About this task
Your answer should consist of the lines in the following data that contain "factor".

(Records excerpted from a collection)
—————
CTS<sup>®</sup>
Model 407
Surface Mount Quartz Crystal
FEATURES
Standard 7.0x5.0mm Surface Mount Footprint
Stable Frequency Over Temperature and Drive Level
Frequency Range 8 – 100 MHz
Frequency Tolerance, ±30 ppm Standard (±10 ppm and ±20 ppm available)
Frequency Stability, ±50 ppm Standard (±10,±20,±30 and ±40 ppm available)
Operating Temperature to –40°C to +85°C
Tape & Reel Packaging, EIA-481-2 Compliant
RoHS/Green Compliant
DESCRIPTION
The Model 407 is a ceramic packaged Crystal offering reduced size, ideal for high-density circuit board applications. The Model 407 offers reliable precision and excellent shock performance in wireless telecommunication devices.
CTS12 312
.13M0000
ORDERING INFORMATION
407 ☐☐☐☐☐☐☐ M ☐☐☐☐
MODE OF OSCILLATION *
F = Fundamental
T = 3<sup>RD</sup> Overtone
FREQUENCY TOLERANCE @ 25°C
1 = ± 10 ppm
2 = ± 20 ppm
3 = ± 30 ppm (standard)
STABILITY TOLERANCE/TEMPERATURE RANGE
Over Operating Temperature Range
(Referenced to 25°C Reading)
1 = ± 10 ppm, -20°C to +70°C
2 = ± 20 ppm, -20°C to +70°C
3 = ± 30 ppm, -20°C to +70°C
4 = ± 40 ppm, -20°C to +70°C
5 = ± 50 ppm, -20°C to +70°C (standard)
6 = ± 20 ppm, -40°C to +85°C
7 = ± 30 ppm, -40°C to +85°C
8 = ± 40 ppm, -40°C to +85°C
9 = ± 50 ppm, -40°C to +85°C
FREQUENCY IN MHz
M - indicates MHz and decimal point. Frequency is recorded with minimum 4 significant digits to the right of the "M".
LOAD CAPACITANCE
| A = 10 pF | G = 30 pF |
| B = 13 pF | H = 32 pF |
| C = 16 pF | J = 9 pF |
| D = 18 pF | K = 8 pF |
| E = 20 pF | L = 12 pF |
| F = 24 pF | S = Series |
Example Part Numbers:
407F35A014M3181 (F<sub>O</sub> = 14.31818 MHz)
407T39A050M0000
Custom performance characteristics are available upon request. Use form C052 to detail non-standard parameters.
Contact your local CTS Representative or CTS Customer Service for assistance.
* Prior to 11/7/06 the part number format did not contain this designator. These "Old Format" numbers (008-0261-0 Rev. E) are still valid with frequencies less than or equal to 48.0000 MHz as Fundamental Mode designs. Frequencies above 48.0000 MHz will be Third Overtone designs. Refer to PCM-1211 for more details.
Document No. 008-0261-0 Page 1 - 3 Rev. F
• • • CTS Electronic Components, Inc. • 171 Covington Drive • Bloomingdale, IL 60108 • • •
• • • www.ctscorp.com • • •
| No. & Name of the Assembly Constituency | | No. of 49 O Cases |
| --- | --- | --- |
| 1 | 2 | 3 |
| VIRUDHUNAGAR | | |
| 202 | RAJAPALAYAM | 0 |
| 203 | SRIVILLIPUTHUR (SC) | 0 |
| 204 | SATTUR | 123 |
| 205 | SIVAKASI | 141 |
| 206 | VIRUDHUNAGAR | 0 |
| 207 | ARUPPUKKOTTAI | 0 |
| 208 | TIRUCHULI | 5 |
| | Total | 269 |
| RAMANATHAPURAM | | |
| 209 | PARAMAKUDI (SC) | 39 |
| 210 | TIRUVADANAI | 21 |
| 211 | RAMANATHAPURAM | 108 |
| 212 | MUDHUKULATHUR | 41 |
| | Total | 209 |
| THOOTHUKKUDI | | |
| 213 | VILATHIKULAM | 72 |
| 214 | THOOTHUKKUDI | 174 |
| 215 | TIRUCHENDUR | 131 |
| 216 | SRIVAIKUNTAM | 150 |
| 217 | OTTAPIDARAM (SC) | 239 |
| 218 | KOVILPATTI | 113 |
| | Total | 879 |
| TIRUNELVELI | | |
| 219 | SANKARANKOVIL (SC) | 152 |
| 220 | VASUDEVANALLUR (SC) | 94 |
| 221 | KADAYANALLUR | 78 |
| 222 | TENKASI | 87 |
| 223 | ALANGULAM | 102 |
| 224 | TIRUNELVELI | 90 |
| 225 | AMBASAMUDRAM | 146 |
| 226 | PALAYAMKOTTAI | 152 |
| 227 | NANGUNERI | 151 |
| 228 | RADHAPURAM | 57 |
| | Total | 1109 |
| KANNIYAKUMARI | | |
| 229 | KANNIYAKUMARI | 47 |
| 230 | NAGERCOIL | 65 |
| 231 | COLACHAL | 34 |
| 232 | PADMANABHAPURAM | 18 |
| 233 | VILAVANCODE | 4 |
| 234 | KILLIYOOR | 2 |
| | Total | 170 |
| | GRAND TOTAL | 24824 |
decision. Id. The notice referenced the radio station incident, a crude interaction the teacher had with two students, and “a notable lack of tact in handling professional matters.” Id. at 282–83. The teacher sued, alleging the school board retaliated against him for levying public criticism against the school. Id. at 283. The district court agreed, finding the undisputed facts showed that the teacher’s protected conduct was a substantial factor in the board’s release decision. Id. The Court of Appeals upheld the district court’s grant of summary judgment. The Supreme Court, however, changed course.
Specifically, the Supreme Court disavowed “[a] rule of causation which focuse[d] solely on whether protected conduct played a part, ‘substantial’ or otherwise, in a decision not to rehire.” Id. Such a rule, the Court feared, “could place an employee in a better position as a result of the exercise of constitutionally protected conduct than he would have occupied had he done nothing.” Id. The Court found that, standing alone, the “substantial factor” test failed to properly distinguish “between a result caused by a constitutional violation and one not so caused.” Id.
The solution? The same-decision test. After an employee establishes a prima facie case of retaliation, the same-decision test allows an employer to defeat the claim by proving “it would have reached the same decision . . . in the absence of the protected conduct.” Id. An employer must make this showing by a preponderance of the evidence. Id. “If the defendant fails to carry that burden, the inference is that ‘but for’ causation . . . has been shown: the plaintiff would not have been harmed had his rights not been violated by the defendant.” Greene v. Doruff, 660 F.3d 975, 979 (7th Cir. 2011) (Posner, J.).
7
—————
Response to this exercise
decision. Id. The notice referenced the radio station incident, a crude interaction the teacher had with two students, and “a notable lack of tact in handling professional matters.” Id. at 282–83. The teacher sued, alleging the school board retaliated against him for levying public criticism against the school. Id. at 283. The district court agreed, finding the undisputed facts showed that the teacher’s protected conduct was a substantial factor in the board’s release decision. Id. The Court of Appeals upheld the district court’s grant of summary judgment. The Supreme Court, however, changed course.
Specifically, the Supreme Court disavowed “[a] rule of causation which focuse[d] solely on whether protected conduct played a part, ‘substantial’ or otherwise, in a decision not to rehire.” Id. Such a rule, the Court feared, “could place an employee in a better position as a result of the exercise of constitutionally protected conduct than he would have occupied had he done nothing.” Id. The Court found that, standing alone, the “substantial factor” test failed to properly distinguish “between a result caused by a constitutional violation and one not so caused.” Id.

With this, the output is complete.